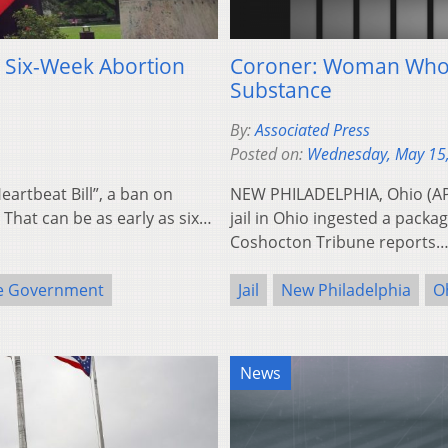
” Six-Week Abortion
Coroner: Woman Who D
Substance
By:
Associated Press
Posted on:
Wednesday, May 15
eartbeat Bill”, a ban on
NEW PHILADELPHIA, Ohio (AP)
. That can be as early as six…
jail in Ohio ingested a pack
Coshocton Tribune reports
e Government
Jail
New Philadelphia
O
News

任务要求:
请把上面所有条目的文字重新写出，将其中的“Posted on”替换为“Published on”，其余一字不改，答案中不要包含图片。

参考解答:
” Six-Week Abortion
Coroner: Woman Who D
Substance
By:
Associated Press
Published on:
Wednesday, May 15
eartbeat Bill”, a ban on
NEW PHILADELPHIA, Ohio (AP)
. That can be as early as six…
jail in Ohio ingested a pack
Coshocton Tribune reports
e Government
Jail
New Philadelphia
O
News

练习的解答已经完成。